_Provided text_.
= = = = =
There is also this hard to find check box where I explicitly request not to
share my recommendations :
[https://plus.google.com/settings/endorsements](https://plus.google.com/settings/endorsements).
I unchecked it as soon a it was advertised some year ago. From my perspective,
Google is not respecting its contract.

If there is some text explaining me that the info is shared, could you tel me
where I can find it ? I would expect a link would be visible in the dialog
where the rating is performed. There is none.

Can I opt out of that ? More precisely, can I opt out that people tracking me
against my will and control on Google+ see what Android apps I rated on my
personal phone ?

------
rajeshmr
I never signed for google+ and facebook for precisely this reason. Its all
messed up!

And yeah, google did mention explicity and there was media coverage about
this.

I am considering moving to an iPhone. I am just sick about android. I own the
android phone but i dont control what i see on the phone. Ads pop all over the
apps! And Games are worse! Full screen ads!! so annoying!! Take the money and
leave me alone!
= = = = =
Text extractions by page:
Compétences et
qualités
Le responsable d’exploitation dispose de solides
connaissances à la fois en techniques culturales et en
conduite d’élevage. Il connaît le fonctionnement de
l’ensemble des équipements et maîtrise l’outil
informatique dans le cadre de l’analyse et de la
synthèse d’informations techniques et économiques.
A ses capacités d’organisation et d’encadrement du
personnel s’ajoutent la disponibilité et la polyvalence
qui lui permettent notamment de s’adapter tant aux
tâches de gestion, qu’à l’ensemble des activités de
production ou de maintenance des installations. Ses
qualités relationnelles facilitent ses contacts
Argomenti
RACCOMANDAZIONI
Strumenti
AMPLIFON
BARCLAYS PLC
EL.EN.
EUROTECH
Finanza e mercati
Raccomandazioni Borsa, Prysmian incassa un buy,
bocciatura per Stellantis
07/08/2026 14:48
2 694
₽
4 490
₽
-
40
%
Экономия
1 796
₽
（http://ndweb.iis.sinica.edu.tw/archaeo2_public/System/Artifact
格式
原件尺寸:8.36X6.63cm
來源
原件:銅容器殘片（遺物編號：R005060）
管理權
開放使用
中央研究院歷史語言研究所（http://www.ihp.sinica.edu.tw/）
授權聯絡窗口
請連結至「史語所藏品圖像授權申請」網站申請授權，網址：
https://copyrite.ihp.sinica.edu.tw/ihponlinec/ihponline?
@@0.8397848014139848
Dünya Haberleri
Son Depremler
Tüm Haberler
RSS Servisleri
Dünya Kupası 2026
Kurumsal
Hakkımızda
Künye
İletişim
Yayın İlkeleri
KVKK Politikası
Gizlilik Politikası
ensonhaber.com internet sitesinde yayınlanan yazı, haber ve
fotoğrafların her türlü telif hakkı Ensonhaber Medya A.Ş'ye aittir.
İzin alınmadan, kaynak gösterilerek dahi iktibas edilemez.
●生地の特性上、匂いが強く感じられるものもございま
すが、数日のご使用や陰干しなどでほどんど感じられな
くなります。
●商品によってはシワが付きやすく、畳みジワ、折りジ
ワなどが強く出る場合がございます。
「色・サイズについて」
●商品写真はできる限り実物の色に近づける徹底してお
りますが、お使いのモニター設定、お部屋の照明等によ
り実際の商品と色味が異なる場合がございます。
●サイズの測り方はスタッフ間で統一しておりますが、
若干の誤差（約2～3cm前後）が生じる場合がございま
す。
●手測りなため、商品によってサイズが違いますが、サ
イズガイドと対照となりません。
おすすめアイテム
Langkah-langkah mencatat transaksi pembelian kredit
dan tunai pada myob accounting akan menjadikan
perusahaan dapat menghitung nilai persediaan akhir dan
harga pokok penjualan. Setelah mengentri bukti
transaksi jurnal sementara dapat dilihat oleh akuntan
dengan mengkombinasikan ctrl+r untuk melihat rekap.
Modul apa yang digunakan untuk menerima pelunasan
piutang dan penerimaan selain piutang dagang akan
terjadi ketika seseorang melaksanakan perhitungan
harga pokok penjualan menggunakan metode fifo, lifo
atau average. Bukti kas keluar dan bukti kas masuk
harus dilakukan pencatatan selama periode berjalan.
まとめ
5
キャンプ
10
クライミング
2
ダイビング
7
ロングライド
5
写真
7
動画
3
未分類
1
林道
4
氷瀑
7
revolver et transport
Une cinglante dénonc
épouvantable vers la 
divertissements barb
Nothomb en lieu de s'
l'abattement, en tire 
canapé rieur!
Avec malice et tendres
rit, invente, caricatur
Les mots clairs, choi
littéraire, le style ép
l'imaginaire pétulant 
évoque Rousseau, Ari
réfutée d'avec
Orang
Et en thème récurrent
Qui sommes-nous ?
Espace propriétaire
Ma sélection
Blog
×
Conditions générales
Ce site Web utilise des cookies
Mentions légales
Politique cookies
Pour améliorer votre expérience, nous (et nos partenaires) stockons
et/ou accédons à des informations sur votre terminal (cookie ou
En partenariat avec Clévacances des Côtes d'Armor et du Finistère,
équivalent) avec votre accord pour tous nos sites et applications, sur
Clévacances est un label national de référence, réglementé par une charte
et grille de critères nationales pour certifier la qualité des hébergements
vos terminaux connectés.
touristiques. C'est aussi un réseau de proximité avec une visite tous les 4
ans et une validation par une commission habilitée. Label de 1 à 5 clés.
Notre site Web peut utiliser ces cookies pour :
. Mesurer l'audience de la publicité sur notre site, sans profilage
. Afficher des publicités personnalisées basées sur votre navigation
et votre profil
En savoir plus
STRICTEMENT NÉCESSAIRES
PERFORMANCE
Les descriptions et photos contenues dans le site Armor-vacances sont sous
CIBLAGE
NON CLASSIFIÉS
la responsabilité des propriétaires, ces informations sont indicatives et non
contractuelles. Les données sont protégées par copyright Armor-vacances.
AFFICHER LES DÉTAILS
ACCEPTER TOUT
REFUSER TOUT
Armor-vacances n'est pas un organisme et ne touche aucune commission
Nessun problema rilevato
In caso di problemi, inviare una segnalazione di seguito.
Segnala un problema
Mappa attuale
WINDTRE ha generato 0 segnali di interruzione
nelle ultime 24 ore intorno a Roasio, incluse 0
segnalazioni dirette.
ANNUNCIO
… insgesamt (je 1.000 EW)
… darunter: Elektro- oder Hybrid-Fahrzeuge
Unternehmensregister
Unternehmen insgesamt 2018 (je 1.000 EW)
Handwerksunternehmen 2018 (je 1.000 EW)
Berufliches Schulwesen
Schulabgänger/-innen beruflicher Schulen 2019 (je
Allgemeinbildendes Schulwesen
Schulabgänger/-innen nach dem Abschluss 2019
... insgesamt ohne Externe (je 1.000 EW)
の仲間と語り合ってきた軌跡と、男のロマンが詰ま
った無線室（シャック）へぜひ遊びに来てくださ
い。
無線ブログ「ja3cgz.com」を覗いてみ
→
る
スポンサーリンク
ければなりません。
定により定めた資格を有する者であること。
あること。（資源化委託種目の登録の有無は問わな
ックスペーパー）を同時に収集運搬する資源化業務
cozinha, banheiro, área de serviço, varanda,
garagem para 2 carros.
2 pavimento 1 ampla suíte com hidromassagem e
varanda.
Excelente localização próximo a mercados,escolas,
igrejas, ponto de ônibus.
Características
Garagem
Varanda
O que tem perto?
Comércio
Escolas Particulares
= = = = =
_Your tasks_.
- a) Duplicate the passage of the Google+ privacy thread from "Can I opt out of" to "personal phone ?".
- b) In the Google+ privacy thread, what device does rajeshmr say is being considered as a replacement?
Rely solely on the Google+ privacy thread and set the records aside.

_Answers_.
- a)
Can I opt out of that ? More precisely, can I opt out that people tracking me
against my will and control on Google+ see what Android apps I rated on my
personal phone ?

- b) An iPhone.